Finance & Industry: Our educated politicians

In an interview published in the Observer (8.1.61) the banker Lord Brand, asked if he thought that academic economists do more good than harm, replied that they are extremely valuable. He claimed that through the studies of Keynes and other economists knowledge has grown and this “has altered the whole picture of economic life”. Possibly because Lord Brand would hesitate to claim that economic life has altered particularly (“I do not think we have an easy time ahead of us in the next year or so”) he went on to blame the politicians for not accepting the good advice of the economists.

He recalled the reparations chaos after the first world war, when the politicians (backed however by 3 out of their 7 banking economic advisers) insisted on exacting impossible reparations from Germany. Lord Brand says: “It was clearly mad at the time to those who would, and could, see, and were prepared to act accordingly.

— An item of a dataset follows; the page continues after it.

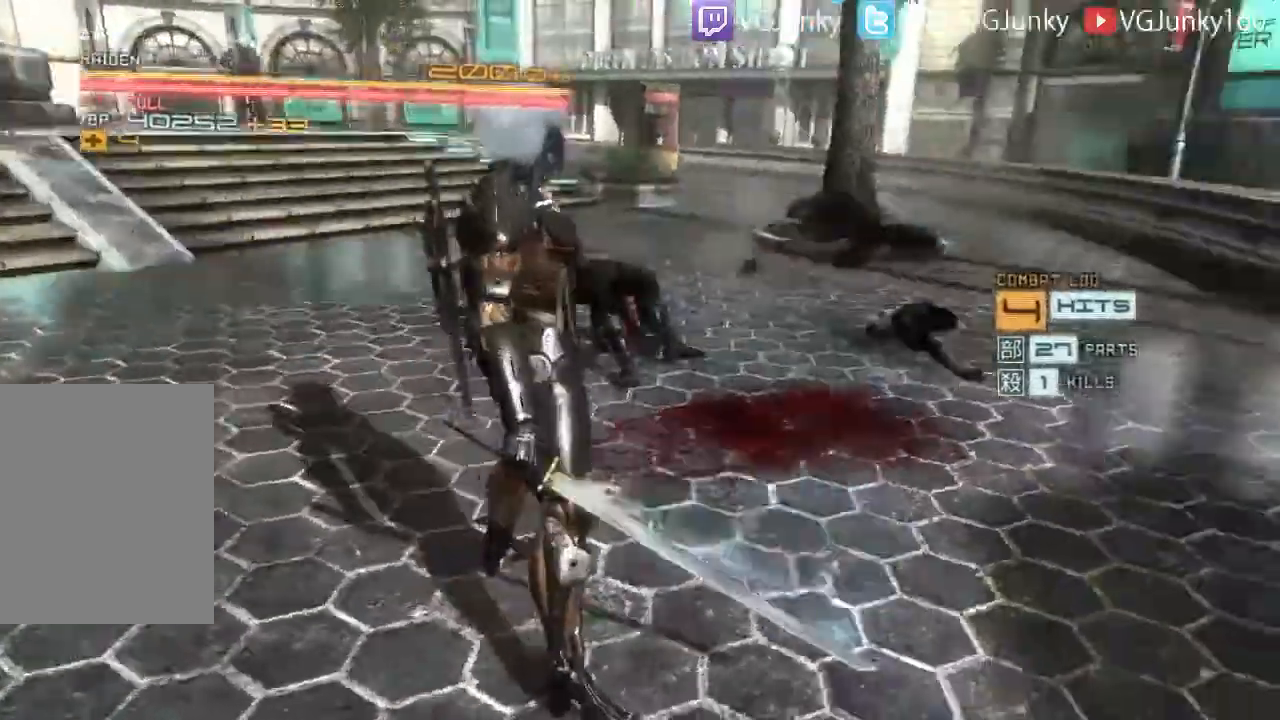
{"buttons": ["R2"], "left_stick": "up", "right_stick": "left", "events": [[200, "right_stick", "center"], [433, "right_stick", "left"]]}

But the people who had control of policy could not see”.

He singles out Lloyd George—”Like most statesmen of the day, he knew little or nothing of finance”—yet Lloyd George had been Chancellor of the Exchequer. But it appears, according to Lord Brand, that Lloyd George insisted on the mad policy because he had boasted of squeezing Germany “till the pip squeaked” and dared not back down for fear of losing political support among voters as blind as he was.

But in the second world war the statesmen appear not to have changed much. Lord Brand tells how Churchill and Roosevelt, on the advice of Morganthau, Secretary of the U.S. Treasury and with the agreement of Lord Cherwell (a “highly intelligent” man) adopted a plan to reduce Germany to a purely agricultural country. Lord Cherwell’s defence of his action was that the British Government wanted a loan from America and acceptance of this fantastic plan would make it easier to get the loan.

Capitalism 1961
Lord Brand’s complacency about the altered picture of economic life reads oddly in face of the motor car slump and the looming difficulties facing international trade and currencies. The years between the wars were spent creating currency collapse in one country after another and then laboriously re-establishing stable currencies. After World War II it was all supposed to be different but now Professor Meade is warning of the drastic remedies that he thinks may be necessary because of America’s loss of gold, so he proposes that the dollar and the pound should be cut adrift from their existing link with gold.

The Guardian in an editorial (3.1.61) remarks “Undoubtedly a period of chaos would follow. Professor Meade feels sure that stability would return at a new level of exchange rates within six months. Perhaps so; but in the process the structure of the International Monetary Fund, one of the greatest achievements of international collaboration in our generation would have been laid in ruins “.

One prospect seen by the Guardian is that “soon the Russian rouble might be the only major currency with a fixed gold parity “.

This seems ironical to the Guardian but only because they persist against all evidence in believing that Russia is not a great capitalist power, but something else.

Flood Havoc in China
Through floods and storms China is threatened with what may be a catastrophic fall of food supplies. In a Socialist world such an event would be met by movement of supplies from elsewhere. But under capitalism a different set of values rules. America, Canada and other countries have masses of food they cannot sell profitably. The Times (20.12.60) reported that in the four chief exporting countries America, Canada, Argentina and Australia, “the end-of-season carry-over on July 31 next are expected to reach the unprecedented total of 60,400,000 tons, a rise of 7,500,000 tons on the year”.

So what problem can there be? But capitalist trade and rivalries create problems. The American government when it wanted to give wheat away or sell it cheaply met opposition from the other exporting countries, who feared this would reduce world prices and cut into their own sales. Secondly there are those who on political grounds would object to help being given to China, and according to Mr. Cyril Osborne, M.P., who was recently in Peking, there are politicians in that country who reply that the Chinese people “would rather starve than eat American food or accept American charity”. (Daily Telegraph, 3.1.61). (The starving might give a different answer).

According to Reynolds News (1.1.61) projected Canadian sales of their surplus to China are likely to meet with objections from the American government.

In the meantime the American food stocks are being nibbled at by the recently increased numbers of unemployed :

“In September 3,200,000 Americans were given food from the surplus supplies held by the government”. (Guardian 2.1.61).

Speculating in Misery
Under the heading “It’s an ill Wind” the Financial Times (9.1.61) had the following:

“Americans, by their law, may not trade with Communist China. But no law stops them speculating on the effects of China’s misfortunes, and for the past week they have been rushing to do just that. Scene of their operations is the Chicago soybean (spelt this way in America) market, biggest commodity futures market in the world.
The present bout of speculation in soyabeans and their products began three months ago, as reports of crop disaster began to seep through from China, only big soya-bean producer apart from America itself. People in the trade saw then that if the usual Chinese exports did not reach Europe, American beans and oil would have to go instead. So they put their money on a rise in the market.”